I’m not certain if he’s still a Republican or not but yesterday, writing for the anti-Trump Republican Bulwark, Will Saletan noted that the Republican Party of the Bush era “is gone. On Saturday, the GOP’s eight remaining viable presidential candidates… spoke in Las Vegas at a meeting of the Republican Jewish Coalition. Several portrayed America as a Judeo-Christian nation committed by affinity or duty to Jewish dominion in the Holy Land. Some explicitly opposed humanitarian aid to Gaza; none defended it. Some rejected all Gazan refugees as toxic and inadmissible. Almost without exception, the candidates insisted that Israel should be unconstrained in its military operations.”


Saletan wants his readers to know that he’s Jewish, believes in Israel and was “aghast at what Hamas did to so many innocent people on October 7. I strongly support the use of force against the killers. But as thousands of innocent people die in Gaza— not as targets, but as victims of relentless bombardment in a war they didn’t choose— I can’t accept the bigotry, zealotry, and callousness these candidates are espousing.
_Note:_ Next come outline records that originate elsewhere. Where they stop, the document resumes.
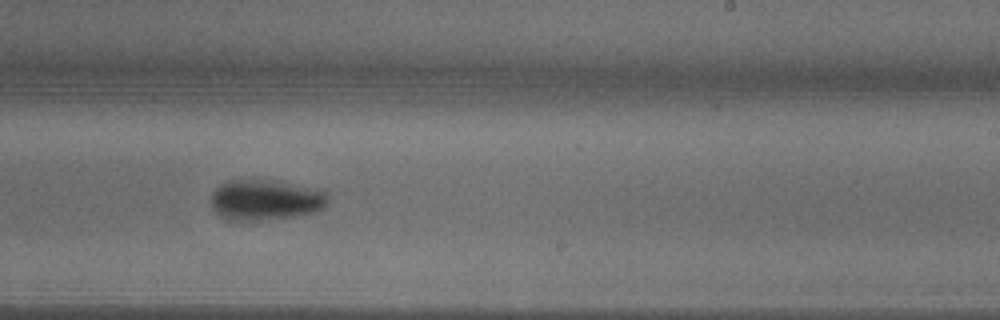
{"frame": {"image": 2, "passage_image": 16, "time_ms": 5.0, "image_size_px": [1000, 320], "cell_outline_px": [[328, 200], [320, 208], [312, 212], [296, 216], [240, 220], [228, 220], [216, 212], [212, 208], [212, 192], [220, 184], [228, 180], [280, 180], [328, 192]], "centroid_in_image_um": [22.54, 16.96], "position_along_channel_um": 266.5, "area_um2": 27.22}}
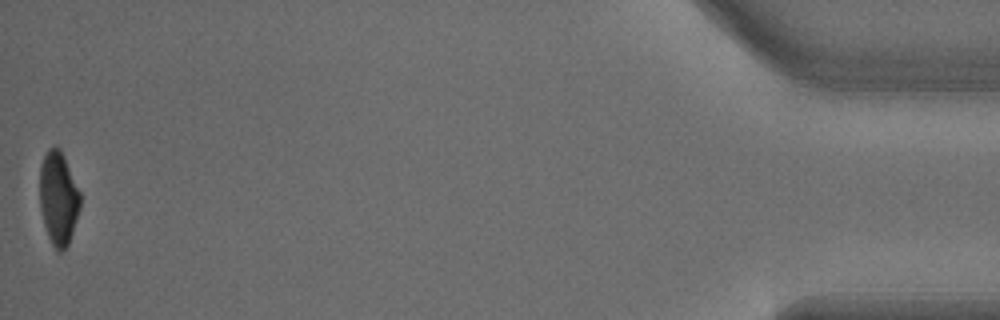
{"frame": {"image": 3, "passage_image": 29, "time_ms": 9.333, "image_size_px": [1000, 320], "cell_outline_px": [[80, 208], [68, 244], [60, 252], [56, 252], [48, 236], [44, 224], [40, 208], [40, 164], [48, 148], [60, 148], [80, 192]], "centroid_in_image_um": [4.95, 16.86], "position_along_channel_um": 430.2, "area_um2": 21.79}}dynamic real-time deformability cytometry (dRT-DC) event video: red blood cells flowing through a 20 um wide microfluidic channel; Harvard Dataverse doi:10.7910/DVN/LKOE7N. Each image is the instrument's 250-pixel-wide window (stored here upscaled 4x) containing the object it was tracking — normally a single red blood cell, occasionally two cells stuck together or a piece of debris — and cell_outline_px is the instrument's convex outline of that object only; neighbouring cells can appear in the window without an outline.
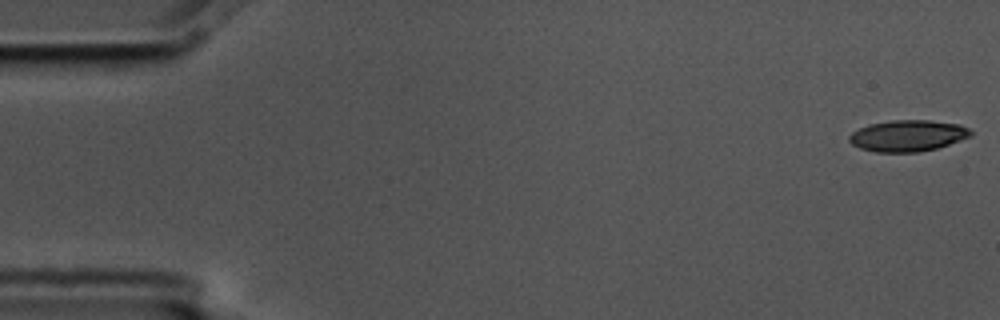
{"species": "common noctule bat (a hibernating species)", "species_latin": "Nyctalus noctula", "temperature_condition": "cold", "stored_images_in_passage": 5, "camera_frame_rate_fps": 3000, "um_per_image_px": 0.085, "animal": {"sex": "male", "body_mass_g": 17.5, "forearm_length_mm": 52.3}, "frame": {"image": 1, "passage_image": 1, "time_ms": 0.0, "image_size_px": [1000, 320], "cell_outline_px": [[972, 136], [936, 148], [920, 152], [876, 152], [860, 148], [852, 144], [848, 140], [848, 136], [852, 132], [868, 124], [892, 120], [928, 120], [960, 124], [968, 128], [972, 132]], "centroid_in_image_um": [77.15, 11.53], "position_along_channel_um": 7.9, "area_um2": 22.2}}
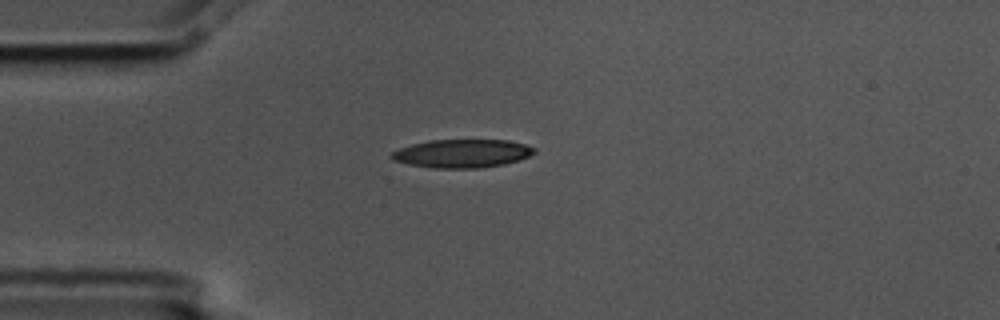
{"frame": {"image": 2, "passage_image": 5, "time_ms": 1.333, "image_size_px": [1000, 320], "cell_outline_px": [[536, 152], [520, 160], [504, 164], [480, 168], [432, 168], [408, 164], [392, 160], [388, 156], [392, 152], [400, 148], [412, 144], [428, 140], [508, 140], [524, 144], [536, 148]], "centroid_in_image_um": [39.27, 13.05], "position_along_channel_um": 45.7, "area_um2": 23.7}}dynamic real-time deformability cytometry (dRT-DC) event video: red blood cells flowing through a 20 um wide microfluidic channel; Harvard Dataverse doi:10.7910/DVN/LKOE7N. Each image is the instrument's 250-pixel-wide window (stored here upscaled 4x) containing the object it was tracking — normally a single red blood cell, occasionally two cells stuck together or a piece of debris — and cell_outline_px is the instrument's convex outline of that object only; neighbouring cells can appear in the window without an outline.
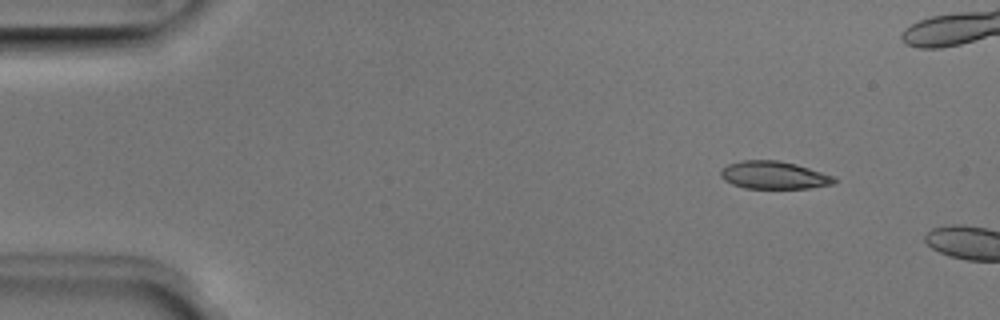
{"species": "Egyptian fruit bat (a non-hibernating species)", "species_latin": "Rousettus aegyptiacus", "temperature_condition": "room temperature", "stored_images_in_passage": 2, "camera_frame_rate_fps": 3000, "um_per_image_px": 0.085, "animal": {"sex": "male"}, "frame": {"image": 1, "passage_image": 1, "time_ms": 0.0, "image_size_px": [1000, 320], "cell_outline_px": [[836, 180], [832, 184], [808, 188], [744, 188], [732, 184], [724, 180], [720, 176], [720, 172], [728, 164], [744, 160], [776, 160], [796, 164], [836, 176]], "centroid_in_image_um": [65.79, 14.89], "position_along_channel_um": 19.2, "area_um2": 18.26}}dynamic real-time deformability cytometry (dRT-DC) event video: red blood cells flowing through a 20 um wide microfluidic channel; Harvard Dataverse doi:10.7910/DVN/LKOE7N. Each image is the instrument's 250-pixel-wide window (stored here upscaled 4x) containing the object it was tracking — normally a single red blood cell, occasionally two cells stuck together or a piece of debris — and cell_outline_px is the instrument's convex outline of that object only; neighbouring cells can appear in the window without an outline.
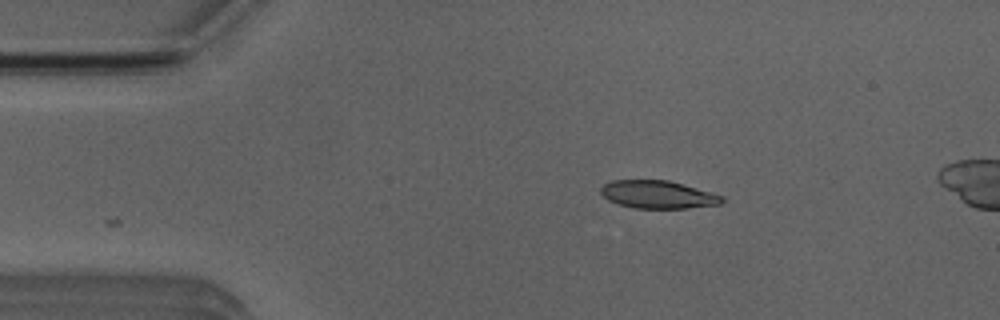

They aren’t standing up against ruthless religious violence. They’re promoting it.” These are the themes the Republican candidates went on about that Saletan took umbrage at:

  • America supports Israel’s territorial claims because we accept the Hebrew Bible

  • Israel should exact vengeance for October 7

  • We should send no humanitarian aid to Gaza

  • The United States should accept no refugees from Gaza

  • Only Hamas can be blamed for death or suffering in Gaza

  • Israel should act without restraint

  • Israel should match the enemy’s ruthlessness

  • Israel is entitled to rule all of Palestine

Perhaps Muslim community leaders— and progressives— who are threatening to abandon Bide over the Israel-Gaza war should read that carefully. “What the Republican candidates are advancing, in sum,” wrote Saletan, “is an abandonment of morals. They’re rationalizing bigotry and cruelty—withholding humanitarian aid, barring child refugees, bombing Gaza without limits— and they’re grounding America’s loyalty to Israel in Jewish and Christian scripture. This isn’t the way to build an alliance against terrorism. It’s the way to feed a religious war.”


We’re going to need a lot more Republicans than Ken Buck and Kay Granger leaving this party before anything is going to be addressed in terms of this primitive mindset that puts humanity itself in danger.